Molecular Diagnosis of Congenital Coagulopathies by NGS: Factor XIII Deficiency

Code: LRD2833

Type: Estudi de coagulopaties congènites

Clinical information

Diagnostic Utility:

Identifying the molecular defect in F13A1 or F13B in patients diagnosed with DFXIII

Factor XIII Deficiency (DFXIII)

Congenital factor XIII deficiency (DFXIII) is a bleeding disorder caused by a reduction in the levels and activity of factor XIII (FXIII). DFXIII has an estimated prevalence of homozygous forms around 1/2,000,000. It affects both men and women equally. FXIII deficiency can occur at any age, but it is usually diagnosed in childhood. Umbilical cord bleeding occurs in 80% of cases. Other typical signs include intracranial bleeding (25-30%), soft tissue bleeding, hematomas, hemarthrosis (20%), and recurrent spontaneous abortions. Patients may have poor wound healing.

DFXIII is inherited in an autosomal recessive manner and is caused by mutations in the genes F13A1, which encodes the catalytic A subunit, and F13B, which encodes the B subunit. The phenotype is less severe when the mutated gene is F13B.

Application of a multiple-gene panel based on the simultaneous amplification of exons and flanking intronic regions for sequencing using next-generation sequencing (NGS) techniques allows for the simultaneous molecular study of genes related to congenital coagulopathies and hereditary bleeding disorders, including the Factor XIII genes (F13A1; F13B).

Method:

Next-Generation Sequencing (NGS)

Next-Generation Sequencing of the exons and flanking intronic regions of F13A1 and F13B with the application of a gene panel related to congenital coagulopathies.

Traditional Sanger sequencing to confirm the mutation(s) detected by NGS in patients diagnosed with DFXIII, in order to reach an unequivocal result, analyzing the specific region where the variant is located.

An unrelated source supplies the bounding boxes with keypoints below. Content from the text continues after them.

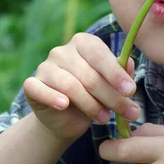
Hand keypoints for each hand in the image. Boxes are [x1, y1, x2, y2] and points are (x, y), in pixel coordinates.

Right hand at [22, 33, 140, 142]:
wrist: (66, 120)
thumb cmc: (93, 97)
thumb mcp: (111, 86)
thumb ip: (121, 74)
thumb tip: (129, 63)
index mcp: (83, 43)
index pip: (100, 54)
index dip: (116, 73)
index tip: (131, 91)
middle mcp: (62, 51)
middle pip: (89, 74)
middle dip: (110, 96)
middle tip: (126, 112)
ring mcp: (45, 67)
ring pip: (70, 85)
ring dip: (91, 105)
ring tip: (105, 119)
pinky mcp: (32, 85)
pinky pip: (40, 90)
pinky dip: (52, 97)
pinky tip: (64, 105)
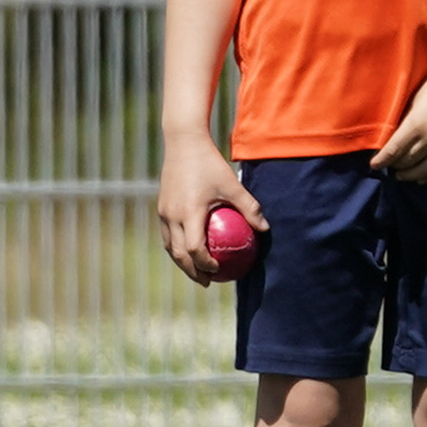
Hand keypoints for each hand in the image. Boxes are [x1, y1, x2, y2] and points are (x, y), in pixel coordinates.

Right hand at [158, 128, 265, 285]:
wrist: (183, 144)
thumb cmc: (211, 164)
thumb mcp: (233, 185)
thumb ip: (249, 207)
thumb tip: (265, 228)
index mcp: (189, 213)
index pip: (194, 249)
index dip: (205, 264)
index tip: (218, 270)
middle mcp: (172, 216)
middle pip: (178, 254)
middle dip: (192, 271)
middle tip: (208, 282)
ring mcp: (164, 213)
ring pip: (170, 246)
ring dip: (182, 262)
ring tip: (198, 271)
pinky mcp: (161, 207)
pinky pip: (168, 234)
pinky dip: (178, 247)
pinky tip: (191, 249)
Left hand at [370, 57, 426, 183]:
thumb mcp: (419, 99)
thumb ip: (409, 119)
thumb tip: (399, 136)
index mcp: (417, 124)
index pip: (394, 150)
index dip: (381, 160)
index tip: (374, 165)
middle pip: (408, 162)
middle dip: (395, 165)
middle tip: (388, 166)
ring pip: (425, 171)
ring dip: (411, 175)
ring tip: (402, 176)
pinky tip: (422, 179)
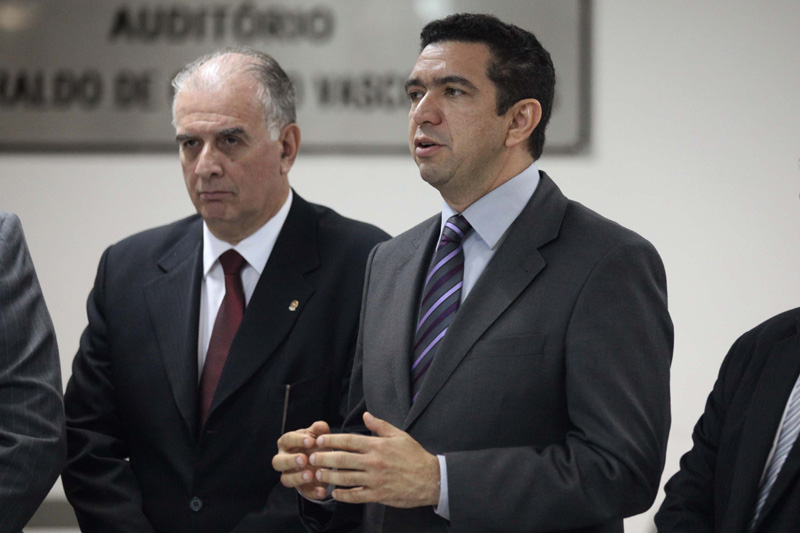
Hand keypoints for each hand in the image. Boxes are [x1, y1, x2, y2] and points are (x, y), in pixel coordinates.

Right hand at [272, 420, 331, 499]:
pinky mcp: (300, 487)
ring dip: (297, 478)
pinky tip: (322, 491)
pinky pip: (304, 492)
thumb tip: (320, 426)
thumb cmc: (315, 443)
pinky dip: (313, 492)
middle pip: (278, 461)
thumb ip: (319, 430)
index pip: (287, 440)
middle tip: (304, 459)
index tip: (310, 441)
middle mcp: (284, 459)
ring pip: (285, 479)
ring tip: (310, 475)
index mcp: (287, 443)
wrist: (321, 459)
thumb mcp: (318, 435)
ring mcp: (290, 474)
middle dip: (290, 460)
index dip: (297, 440)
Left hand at [310, 412, 439, 507]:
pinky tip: (334, 493)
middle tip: (311, 458)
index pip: (349, 441)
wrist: (430, 479)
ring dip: (329, 476)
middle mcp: (374, 462)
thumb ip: (380, 425)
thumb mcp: (399, 435)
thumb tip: (366, 415)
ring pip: (345, 478)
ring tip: (318, 474)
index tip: (319, 440)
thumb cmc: (414, 456)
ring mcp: (375, 479)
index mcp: (378, 445)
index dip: (331, 440)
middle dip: (324, 458)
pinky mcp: (378, 495)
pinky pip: (356, 496)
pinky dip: (343, 496)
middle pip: (342, 459)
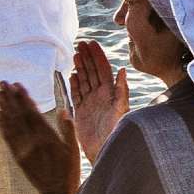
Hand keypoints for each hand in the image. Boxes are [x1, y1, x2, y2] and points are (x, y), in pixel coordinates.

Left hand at [0, 81, 79, 193]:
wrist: (56, 193)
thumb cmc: (68, 171)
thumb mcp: (73, 149)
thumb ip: (68, 129)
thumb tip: (63, 110)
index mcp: (48, 137)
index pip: (33, 112)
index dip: (24, 98)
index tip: (17, 85)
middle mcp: (34, 141)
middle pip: (19, 115)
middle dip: (11, 97)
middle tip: (3, 83)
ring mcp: (24, 149)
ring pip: (11, 124)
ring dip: (4, 107)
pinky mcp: (17, 156)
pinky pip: (8, 138)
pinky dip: (2, 125)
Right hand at [69, 38, 128, 162]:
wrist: (105, 150)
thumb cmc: (116, 132)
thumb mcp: (121, 110)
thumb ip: (121, 91)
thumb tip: (122, 70)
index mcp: (110, 93)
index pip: (103, 69)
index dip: (97, 56)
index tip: (91, 43)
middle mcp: (100, 96)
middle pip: (92, 72)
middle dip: (87, 57)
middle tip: (80, 44)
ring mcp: (90, 103)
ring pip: (84, 80)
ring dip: (80, 67)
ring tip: (75, 55)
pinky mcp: (81, 112)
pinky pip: (76, 94)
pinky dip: (74, 84)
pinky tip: (72, 75)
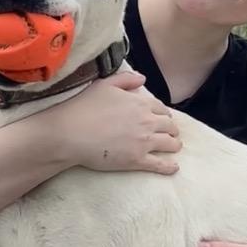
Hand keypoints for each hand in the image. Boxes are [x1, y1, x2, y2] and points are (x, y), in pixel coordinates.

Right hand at [47, 71, 180, 173]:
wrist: (71, 133)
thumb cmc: (84, 107)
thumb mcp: (104, 84)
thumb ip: (126, 79)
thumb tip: (143, 79)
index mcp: (141, 103)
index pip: (161, 108)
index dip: (163, 114)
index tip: (161, 118)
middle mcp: (147, 121)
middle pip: (169, 126)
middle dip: (172, 129)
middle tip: (170, 134)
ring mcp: (144, 142)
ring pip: (170, 144)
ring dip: (174, 145)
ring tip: (174, 147)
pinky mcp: (137, 160)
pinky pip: (160, 165)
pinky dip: (170, 167)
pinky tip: (174, 168)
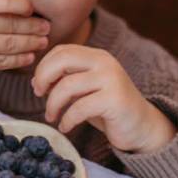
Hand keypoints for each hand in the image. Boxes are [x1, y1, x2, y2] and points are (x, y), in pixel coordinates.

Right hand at [0, 0, 49, 80]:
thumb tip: (16, 8)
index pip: (8, 1)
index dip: (25, 6)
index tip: (33, 10)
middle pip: (14, 24)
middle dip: (34, 27)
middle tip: (47, 27)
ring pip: (12, 45)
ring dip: (31, 44)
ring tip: (42, 42)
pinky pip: (2, 63)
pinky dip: (18, 60)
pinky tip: (28, 57)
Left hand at [32, 45, 175, 153]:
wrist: (141, 127)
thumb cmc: (108, 108)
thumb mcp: (83, 92)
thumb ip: (63, 82)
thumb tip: (35, 81)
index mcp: (96, 56)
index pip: (61, 51)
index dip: (43, 67)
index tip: (39, 86)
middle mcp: (104, 62)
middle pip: (62, 60)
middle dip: (43, 78)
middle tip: (39, 96)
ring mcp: (111, 79)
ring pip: (67, 86)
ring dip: (52, 104)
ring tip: (51, 117)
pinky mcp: (114, 100)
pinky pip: (79, 108)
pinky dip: (67, 120)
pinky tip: (65, 127)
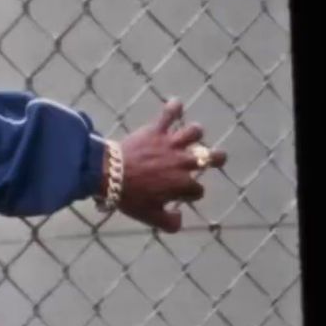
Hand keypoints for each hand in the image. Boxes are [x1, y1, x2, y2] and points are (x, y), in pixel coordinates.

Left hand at [113, 99, 225, 232]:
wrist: (108, 174)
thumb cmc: (130, 197)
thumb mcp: (150, 217)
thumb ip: (170, 222)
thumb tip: (181, 219)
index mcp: (183, 184)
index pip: (198, 190)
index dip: (191, 193)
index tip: (182, 194)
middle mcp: (183, 162)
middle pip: (211, 157)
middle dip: (217, 158)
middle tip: (217, 157)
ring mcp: (170, 145)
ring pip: (194, 133)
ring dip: (195, 133)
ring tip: (193, 133)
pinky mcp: (156, 131)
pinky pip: (168, 115)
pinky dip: (173, 107)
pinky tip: (176, 103)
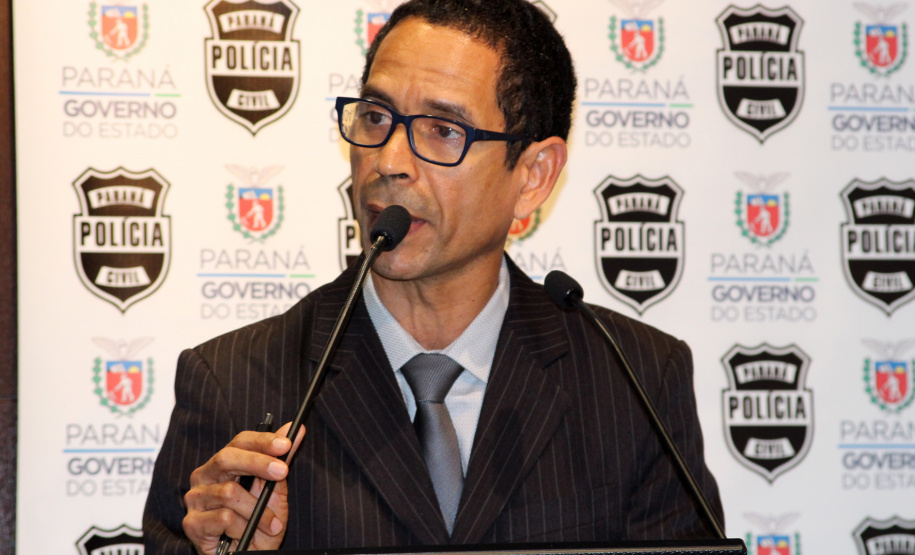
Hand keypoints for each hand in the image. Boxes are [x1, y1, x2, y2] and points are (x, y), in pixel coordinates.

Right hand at [182, 422, 305, 553]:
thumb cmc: (259, 523)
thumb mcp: (276, 491)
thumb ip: (282, 460)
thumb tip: (297, 429)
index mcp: (224, 464)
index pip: (239, 442)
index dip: (262, 440)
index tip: (285, 444)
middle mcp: (205, 477)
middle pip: (226, 458)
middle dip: (258, 463)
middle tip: (282, 472)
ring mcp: (196, 499)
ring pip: (229, 493)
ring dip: (257, 512)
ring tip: (271, 526)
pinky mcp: (192, 523)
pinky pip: (223, 518)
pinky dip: (243, 528)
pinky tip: (247, 536)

If no potential or definitively causative mutation is identified, it will be reported and discussed with the requesting medical team the possibility of performing complementary studies.

Reference Values

Not applicable

Diagnostic Algorithm:

Not applicable

Turnaround Time:

30 working days

Specimen information

Sample: Whole blood
Tube: EDTA K3 tube 5-10 ml if it is a blood sample
Minimum essential volume: 3 ml

Stability:

At room temperature: 4 days
In refrigeration: 10 days

Transport instructions: Preferably at room temperature

Reason for rejection: Coagulated sample and/or incorrectly identified.

Other types of accepted samples:

Purified DNA, minimum 300 ng (30 ng/µL)
Buccal mucosa: contact the laboratory to consult specimen collection specifications.

Administrative information

BST Code: LRD2833
Test Description: Molecular diagnosis of congenital coagulopathies by NGS: Factor XIII Deficiency.
Synonyms: Genetic study of DFXIII, sequencing of F13A1 and F13B.
Section: Congenital Coagulopathies
BST Rate: Check the updated rates here.

The box DFXIII must be checked on the molecular study request form and the available phenotypic data must be filled in.

Profiles:

N/A.

References

Peter J Hulick. Next-generation DNA sequencing (NGS): Principles and clinical Applications. Waltham, MA: UpToDate Inc. https://www.uptodate.com
DNA Sequencing by Capillary Electrophoresis. Applied Biosystems Chemistry Guide. Second Edition.

Base de dades de mutacions

EAHAD Coagulation Factor Variant Databases: https://databases.lovd.nl/shared/variants/F13A1; https://databases.lovd.nl/shared/variants/F13B
Human Gene Mutation Database: http://www.hgmd.cf.ac.uk

Quality

BST holds ISO 9001, ISO 14001, and OSHAS 18001 quality certifications, as well as the European Excellence 500+ seal. BST is accredited by CAT, JACIE-FACT, FACT-NETCORD, and EFI, and complies with Good Manufacturing Practice (GMP) and Good Distribution Practice (GDP) guidelines.